El julio con menos lluvia de su historia convierte a las históricas praderas londinenses en descampados inhóspitos

Londres está considerada como la capital europea con el mayor volumen de espacios verdes, pero la sequía que este verano arrasa en gran parte del Reino Unido, tercera en cinco años, ha convertido los famosos parques de la ciudad, junto a otras áreas históricamente verdes del sur de Inglaterra, en parajes desérticos, yermos más propios de la pampa que de uno de los países del norte de Europa. El mes pasado fue particularmente extremo, el julio más seco en Inglaterra y Gales desde que las estadísticas comenzaron en 1836. En la zona meridional de Inglaterra, el impacto ha ido más allá todavía, con julio convertido en el mes más seco de su historia, con un residual 1% de la media de lluvia registrada a largo plazo.
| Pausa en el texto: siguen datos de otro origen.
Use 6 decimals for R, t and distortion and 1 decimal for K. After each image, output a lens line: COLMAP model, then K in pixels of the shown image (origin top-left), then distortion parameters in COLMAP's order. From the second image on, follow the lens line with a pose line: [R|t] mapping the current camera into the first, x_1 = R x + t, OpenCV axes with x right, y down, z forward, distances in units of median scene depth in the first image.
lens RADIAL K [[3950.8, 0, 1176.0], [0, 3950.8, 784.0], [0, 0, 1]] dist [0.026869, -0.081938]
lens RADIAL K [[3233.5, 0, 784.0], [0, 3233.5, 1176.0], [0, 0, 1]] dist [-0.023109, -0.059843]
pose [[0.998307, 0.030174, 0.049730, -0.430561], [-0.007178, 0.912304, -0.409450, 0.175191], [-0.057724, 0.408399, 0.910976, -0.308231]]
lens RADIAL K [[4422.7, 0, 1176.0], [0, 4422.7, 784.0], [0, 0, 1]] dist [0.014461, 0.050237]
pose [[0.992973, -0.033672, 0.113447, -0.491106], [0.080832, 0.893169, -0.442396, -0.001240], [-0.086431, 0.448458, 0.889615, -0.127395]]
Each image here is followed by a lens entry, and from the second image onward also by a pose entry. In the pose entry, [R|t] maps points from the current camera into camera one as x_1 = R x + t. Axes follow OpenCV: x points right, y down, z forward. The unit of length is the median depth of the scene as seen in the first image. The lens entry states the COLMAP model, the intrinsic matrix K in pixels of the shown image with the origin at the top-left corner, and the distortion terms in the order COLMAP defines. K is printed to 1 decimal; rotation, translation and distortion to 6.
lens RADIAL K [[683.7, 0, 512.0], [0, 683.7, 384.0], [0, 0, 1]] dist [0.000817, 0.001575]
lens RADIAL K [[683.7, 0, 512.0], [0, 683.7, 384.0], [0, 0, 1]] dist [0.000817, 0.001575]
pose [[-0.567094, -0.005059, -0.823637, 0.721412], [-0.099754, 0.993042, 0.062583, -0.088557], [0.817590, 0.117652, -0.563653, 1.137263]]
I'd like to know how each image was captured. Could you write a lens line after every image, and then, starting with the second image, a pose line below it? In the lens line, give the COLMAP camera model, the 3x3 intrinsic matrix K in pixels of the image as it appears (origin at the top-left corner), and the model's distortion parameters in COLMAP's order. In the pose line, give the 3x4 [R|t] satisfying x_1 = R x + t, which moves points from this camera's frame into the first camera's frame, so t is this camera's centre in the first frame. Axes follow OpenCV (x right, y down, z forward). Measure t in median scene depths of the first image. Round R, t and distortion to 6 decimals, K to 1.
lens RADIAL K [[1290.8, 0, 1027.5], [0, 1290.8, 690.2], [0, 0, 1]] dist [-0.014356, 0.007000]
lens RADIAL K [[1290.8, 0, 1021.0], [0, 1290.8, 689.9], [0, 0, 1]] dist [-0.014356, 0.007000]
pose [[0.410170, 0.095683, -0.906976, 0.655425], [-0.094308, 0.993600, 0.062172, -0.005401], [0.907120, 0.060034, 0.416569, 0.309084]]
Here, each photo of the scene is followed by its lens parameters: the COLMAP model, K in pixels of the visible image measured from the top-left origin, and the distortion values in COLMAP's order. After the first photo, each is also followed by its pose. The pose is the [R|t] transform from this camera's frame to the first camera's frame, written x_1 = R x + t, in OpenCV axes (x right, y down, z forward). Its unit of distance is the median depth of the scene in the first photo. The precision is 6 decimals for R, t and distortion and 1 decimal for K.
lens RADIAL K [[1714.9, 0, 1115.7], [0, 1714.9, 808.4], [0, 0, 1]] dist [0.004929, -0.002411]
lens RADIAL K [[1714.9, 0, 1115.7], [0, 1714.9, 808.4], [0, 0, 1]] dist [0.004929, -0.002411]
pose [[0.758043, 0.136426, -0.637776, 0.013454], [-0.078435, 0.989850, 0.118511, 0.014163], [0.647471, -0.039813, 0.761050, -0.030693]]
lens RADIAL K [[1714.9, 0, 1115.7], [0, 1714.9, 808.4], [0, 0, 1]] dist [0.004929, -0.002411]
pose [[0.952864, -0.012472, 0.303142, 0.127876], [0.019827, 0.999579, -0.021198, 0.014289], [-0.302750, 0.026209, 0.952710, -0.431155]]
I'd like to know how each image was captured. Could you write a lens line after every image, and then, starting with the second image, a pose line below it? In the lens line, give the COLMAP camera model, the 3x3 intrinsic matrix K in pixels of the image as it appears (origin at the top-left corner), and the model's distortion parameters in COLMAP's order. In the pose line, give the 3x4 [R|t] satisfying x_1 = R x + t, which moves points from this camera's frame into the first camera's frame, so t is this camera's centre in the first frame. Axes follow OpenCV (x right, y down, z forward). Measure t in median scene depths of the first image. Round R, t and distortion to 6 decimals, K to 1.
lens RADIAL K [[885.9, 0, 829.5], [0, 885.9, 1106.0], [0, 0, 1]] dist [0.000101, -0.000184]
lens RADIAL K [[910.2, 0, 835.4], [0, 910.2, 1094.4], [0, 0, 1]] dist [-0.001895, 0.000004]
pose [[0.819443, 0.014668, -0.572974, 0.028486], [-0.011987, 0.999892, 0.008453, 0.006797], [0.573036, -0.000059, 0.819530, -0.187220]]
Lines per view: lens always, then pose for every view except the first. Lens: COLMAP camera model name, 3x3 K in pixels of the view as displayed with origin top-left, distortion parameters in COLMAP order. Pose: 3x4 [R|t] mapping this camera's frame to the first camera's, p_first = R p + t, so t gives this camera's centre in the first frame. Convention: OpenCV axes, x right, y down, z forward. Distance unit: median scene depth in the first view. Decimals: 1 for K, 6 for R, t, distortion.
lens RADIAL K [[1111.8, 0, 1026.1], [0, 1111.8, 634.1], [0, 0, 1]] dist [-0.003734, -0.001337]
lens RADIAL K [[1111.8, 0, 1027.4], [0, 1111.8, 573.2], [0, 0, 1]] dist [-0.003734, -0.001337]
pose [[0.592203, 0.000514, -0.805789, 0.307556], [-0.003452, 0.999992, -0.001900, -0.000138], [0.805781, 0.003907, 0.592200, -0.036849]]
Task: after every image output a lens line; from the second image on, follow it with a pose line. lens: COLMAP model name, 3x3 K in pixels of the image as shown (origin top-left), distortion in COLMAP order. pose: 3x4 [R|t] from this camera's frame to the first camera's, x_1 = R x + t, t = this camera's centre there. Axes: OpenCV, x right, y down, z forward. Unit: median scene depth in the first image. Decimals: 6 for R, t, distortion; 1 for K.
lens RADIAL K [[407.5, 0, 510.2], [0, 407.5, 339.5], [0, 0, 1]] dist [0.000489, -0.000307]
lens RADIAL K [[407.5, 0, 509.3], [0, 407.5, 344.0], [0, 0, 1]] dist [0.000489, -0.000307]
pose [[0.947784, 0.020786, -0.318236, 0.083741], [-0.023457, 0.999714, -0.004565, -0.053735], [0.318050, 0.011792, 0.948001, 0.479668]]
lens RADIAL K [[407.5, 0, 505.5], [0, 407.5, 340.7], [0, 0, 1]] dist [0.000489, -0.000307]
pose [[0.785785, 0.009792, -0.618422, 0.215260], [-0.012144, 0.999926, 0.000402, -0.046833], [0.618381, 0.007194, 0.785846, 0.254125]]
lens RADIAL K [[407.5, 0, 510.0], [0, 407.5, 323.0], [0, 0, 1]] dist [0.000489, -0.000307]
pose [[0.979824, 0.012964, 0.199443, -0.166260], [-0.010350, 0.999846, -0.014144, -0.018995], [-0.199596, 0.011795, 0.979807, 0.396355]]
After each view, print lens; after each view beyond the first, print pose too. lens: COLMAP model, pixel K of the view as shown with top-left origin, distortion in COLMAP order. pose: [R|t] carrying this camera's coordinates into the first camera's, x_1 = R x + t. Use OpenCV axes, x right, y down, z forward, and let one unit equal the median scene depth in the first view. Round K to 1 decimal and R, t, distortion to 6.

La falta de agua, combinada con un calor excepcional y niveles de sol sin precedentes (Inglaterra y Gales tuvieron en julio el mes más soleado jamás detectado), ha transformado el verde tradicional inglés en un paisaje de tonalidades ocre, en el que la hierba parece paja. Y eso, en los casos en los que permanece, ya que pasear estos días por cualquiera de los parques históricos londinenses, ubicados en los antiguos terrenos de caza de la monarquía, como Hyde Park, Greenwich Park o Richmond Park (el más grande de la red de Royal Parks, que abarcan casi 2.000 hectáreas), supone caminar sobre superficies arcillosas, un baldío de polvo y tierra en el que cuesta imaginar que algún día creció el césped.